**Task description:**
Extract every line of the records below that contains the string "offsetDistance".

**Data for processing:**
◆ ◆ ◆ ◆ ◆ ◆ ◆

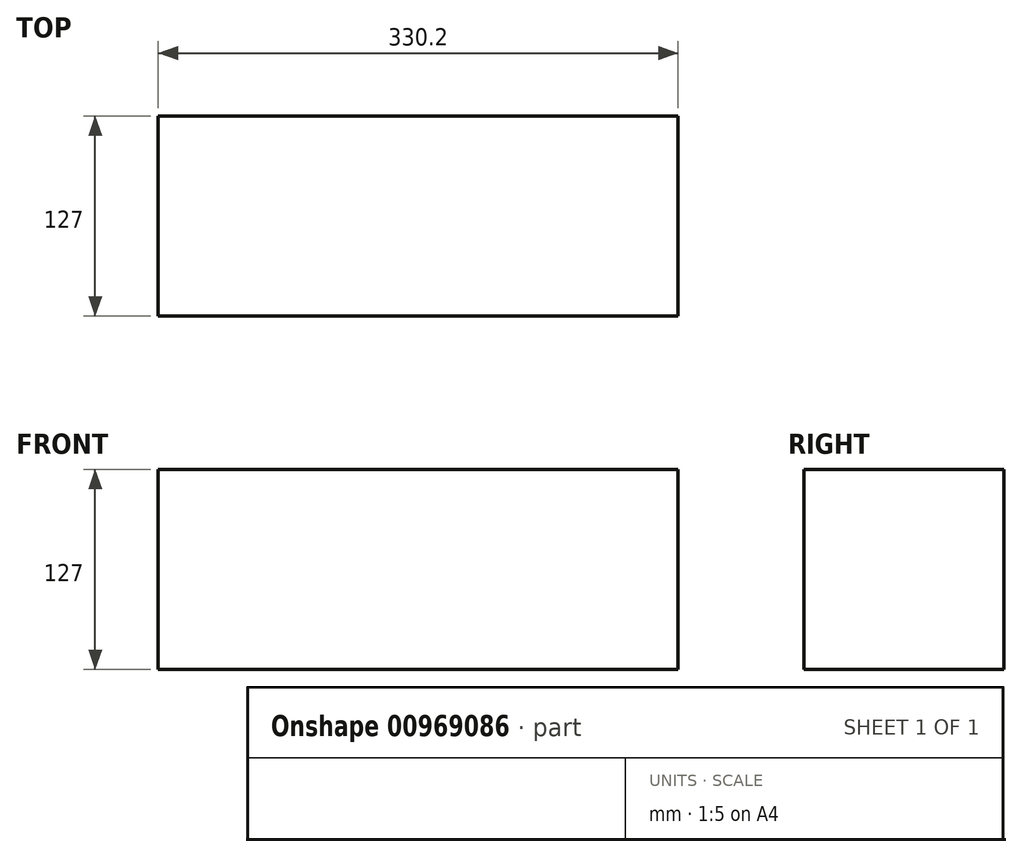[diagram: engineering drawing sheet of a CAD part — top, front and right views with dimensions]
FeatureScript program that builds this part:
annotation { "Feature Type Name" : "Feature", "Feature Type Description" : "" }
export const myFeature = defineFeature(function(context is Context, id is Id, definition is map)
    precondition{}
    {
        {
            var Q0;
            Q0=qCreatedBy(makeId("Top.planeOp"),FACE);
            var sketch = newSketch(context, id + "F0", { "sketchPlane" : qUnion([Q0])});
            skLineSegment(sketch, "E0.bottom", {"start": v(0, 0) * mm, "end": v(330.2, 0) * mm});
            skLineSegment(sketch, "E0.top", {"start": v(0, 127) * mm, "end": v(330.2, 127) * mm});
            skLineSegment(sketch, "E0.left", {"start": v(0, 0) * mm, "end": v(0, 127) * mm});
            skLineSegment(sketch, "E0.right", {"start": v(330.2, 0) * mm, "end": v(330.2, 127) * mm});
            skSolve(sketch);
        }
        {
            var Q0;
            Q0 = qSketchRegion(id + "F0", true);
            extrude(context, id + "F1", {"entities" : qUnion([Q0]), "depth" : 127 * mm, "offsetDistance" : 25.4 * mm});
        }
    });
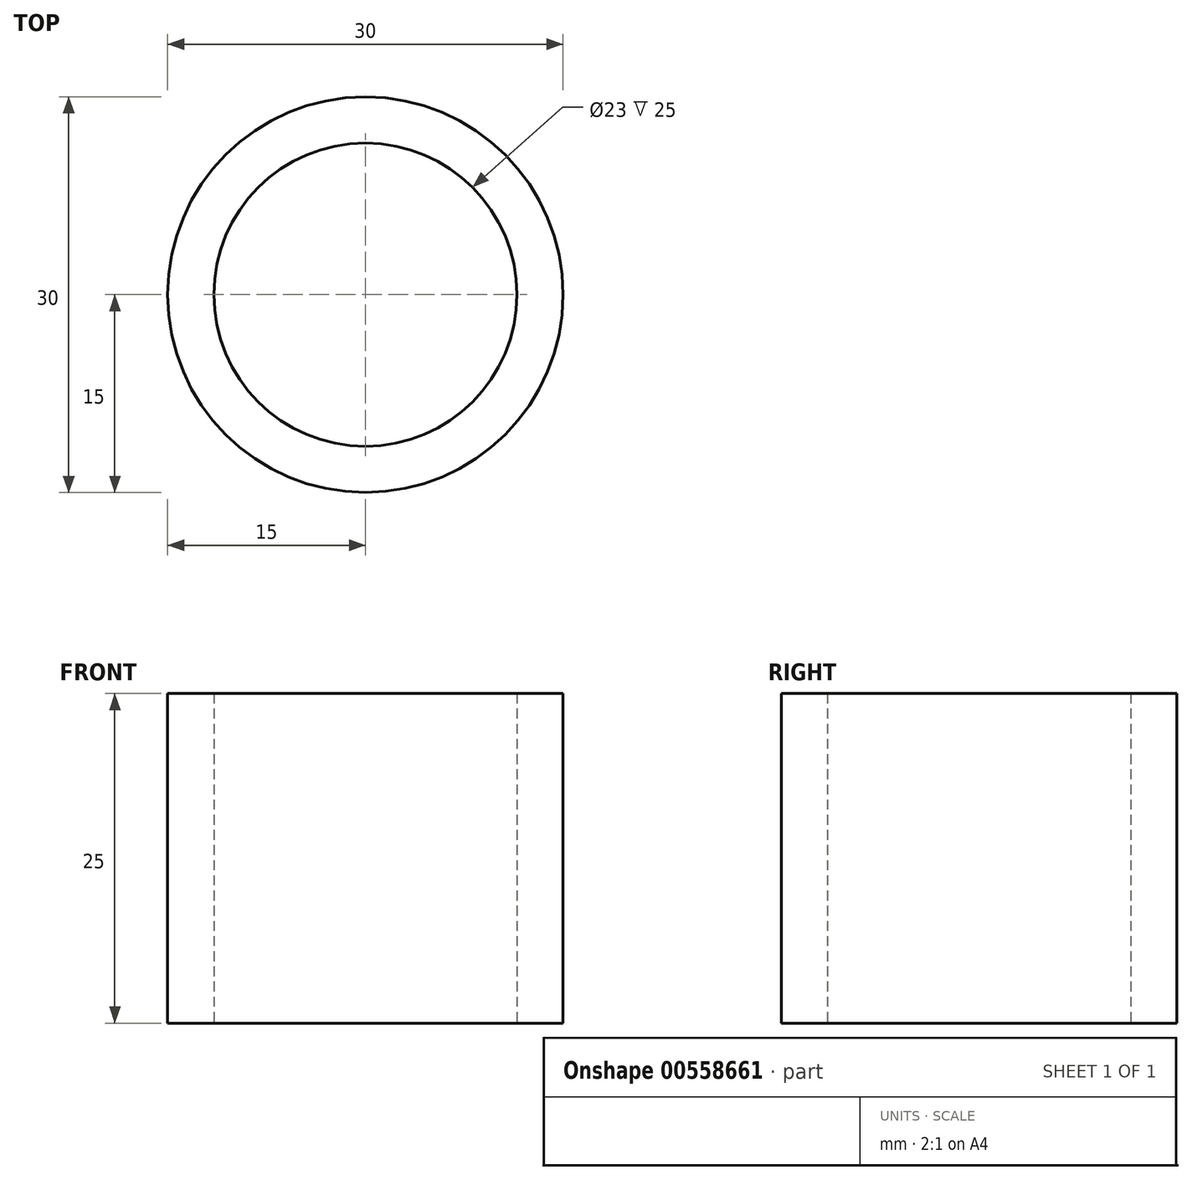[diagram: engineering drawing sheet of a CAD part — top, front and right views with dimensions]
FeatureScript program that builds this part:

◆ ◆ ◆ ◆ ◆ ◆ ◆

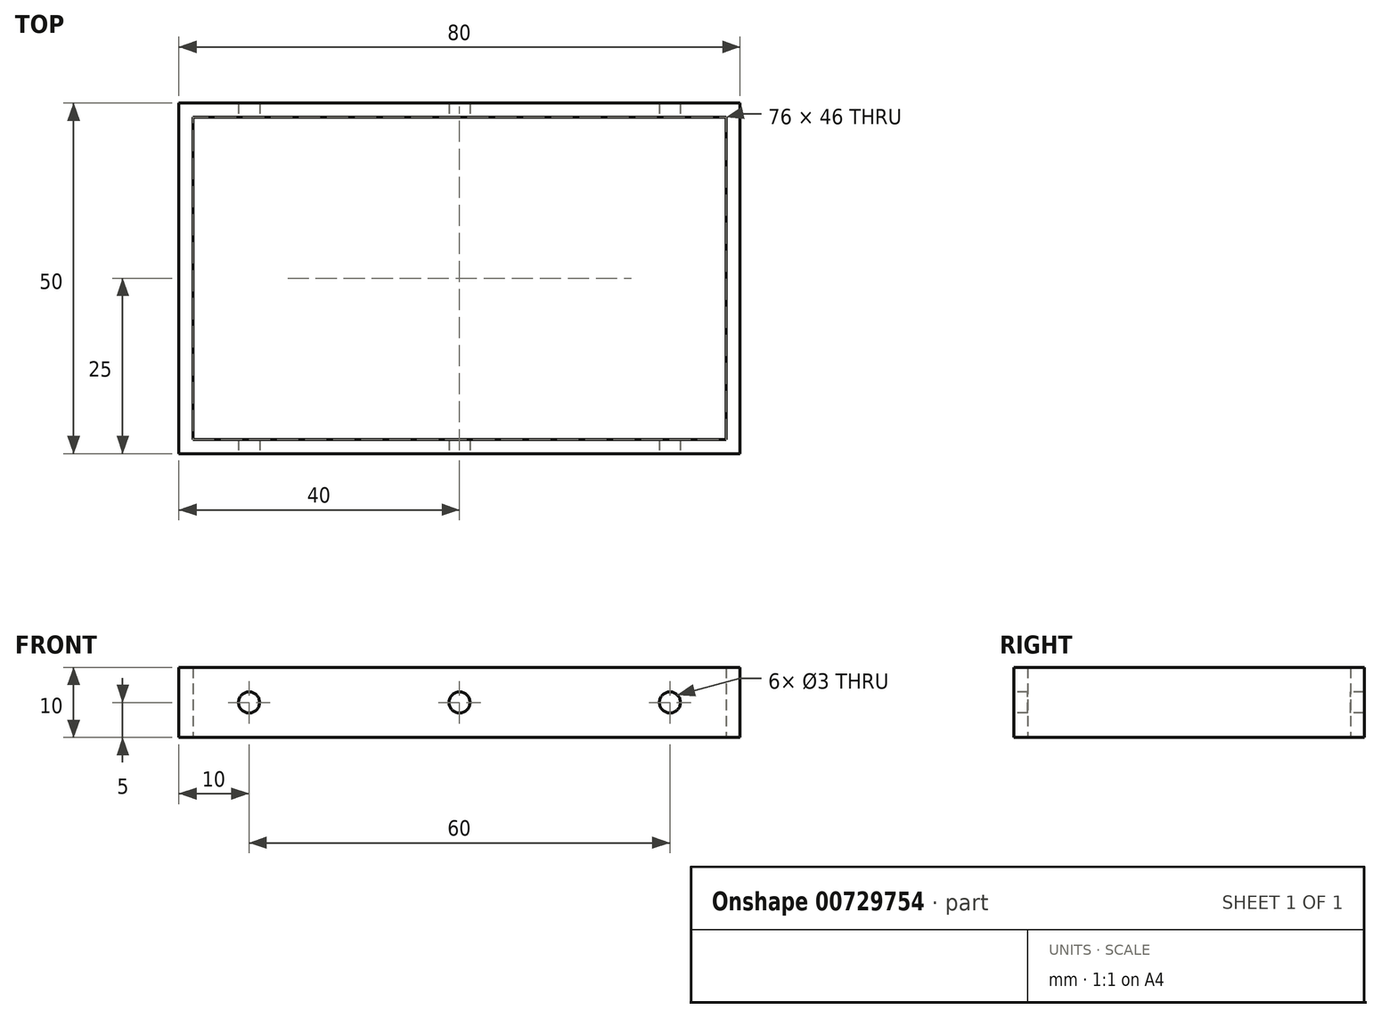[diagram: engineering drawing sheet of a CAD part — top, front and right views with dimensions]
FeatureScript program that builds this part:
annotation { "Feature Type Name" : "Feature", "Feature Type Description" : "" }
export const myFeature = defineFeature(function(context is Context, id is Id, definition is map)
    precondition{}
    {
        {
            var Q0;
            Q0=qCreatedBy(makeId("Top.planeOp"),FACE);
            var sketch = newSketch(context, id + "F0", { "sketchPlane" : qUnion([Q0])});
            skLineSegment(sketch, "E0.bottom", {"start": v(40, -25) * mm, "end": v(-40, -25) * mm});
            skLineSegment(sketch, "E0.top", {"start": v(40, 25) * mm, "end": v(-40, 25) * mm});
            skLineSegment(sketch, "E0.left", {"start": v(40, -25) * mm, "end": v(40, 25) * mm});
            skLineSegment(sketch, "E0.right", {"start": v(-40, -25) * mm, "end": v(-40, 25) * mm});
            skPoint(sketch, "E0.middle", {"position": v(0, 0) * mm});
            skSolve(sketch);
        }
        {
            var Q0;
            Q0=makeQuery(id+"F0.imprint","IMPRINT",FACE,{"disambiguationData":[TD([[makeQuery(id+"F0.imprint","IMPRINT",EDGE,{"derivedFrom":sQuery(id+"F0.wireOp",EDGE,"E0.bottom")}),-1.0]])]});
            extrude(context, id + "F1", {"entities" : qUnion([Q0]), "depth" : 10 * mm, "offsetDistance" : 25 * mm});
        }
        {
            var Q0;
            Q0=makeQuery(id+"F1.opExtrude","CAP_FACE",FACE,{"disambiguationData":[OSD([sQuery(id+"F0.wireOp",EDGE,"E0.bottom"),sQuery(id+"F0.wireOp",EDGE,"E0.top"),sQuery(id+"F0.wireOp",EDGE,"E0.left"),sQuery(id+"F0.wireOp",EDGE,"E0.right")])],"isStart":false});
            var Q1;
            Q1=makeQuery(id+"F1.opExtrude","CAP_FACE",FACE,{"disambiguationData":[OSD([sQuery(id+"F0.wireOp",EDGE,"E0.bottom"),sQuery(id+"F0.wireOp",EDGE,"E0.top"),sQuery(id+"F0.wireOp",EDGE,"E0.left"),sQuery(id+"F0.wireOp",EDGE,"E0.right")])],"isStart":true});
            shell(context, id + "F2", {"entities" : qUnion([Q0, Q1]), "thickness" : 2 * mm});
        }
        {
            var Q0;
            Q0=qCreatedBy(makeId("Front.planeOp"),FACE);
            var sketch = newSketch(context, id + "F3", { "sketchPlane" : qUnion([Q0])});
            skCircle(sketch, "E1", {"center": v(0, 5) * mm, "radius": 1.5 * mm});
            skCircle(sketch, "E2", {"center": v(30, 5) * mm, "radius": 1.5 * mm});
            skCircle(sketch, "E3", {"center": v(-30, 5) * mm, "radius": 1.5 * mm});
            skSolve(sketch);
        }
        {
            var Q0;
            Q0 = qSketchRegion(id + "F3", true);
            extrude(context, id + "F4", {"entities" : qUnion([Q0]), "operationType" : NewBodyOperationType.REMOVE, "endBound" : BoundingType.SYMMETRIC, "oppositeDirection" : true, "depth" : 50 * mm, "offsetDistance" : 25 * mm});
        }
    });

◆ ◆ ◆ ◆ ◆ ◆ ◆

**Finished exercise:**
            extrude(context, id + "F1", {"entities" : qUnion([Q0]), "depth" : 127 * mm, "offsetDistance" : 25.4 * mm});
            extrude(context, id + "F1", {"entities" : qUnion([Q0]), "depth" : 10 * mm, "offsetDistance" : 25 * mm});
            extrude(context, id + "F4", {"entities" : qUnion([Q0]), "operationType" : NewBodyOperationType.REMOVE, "endBound" : BoundingType.SYMMETRIC, "oppositeDirection" : true, "depth" : 50 * mm, "offsetDistance" : 25 * mm});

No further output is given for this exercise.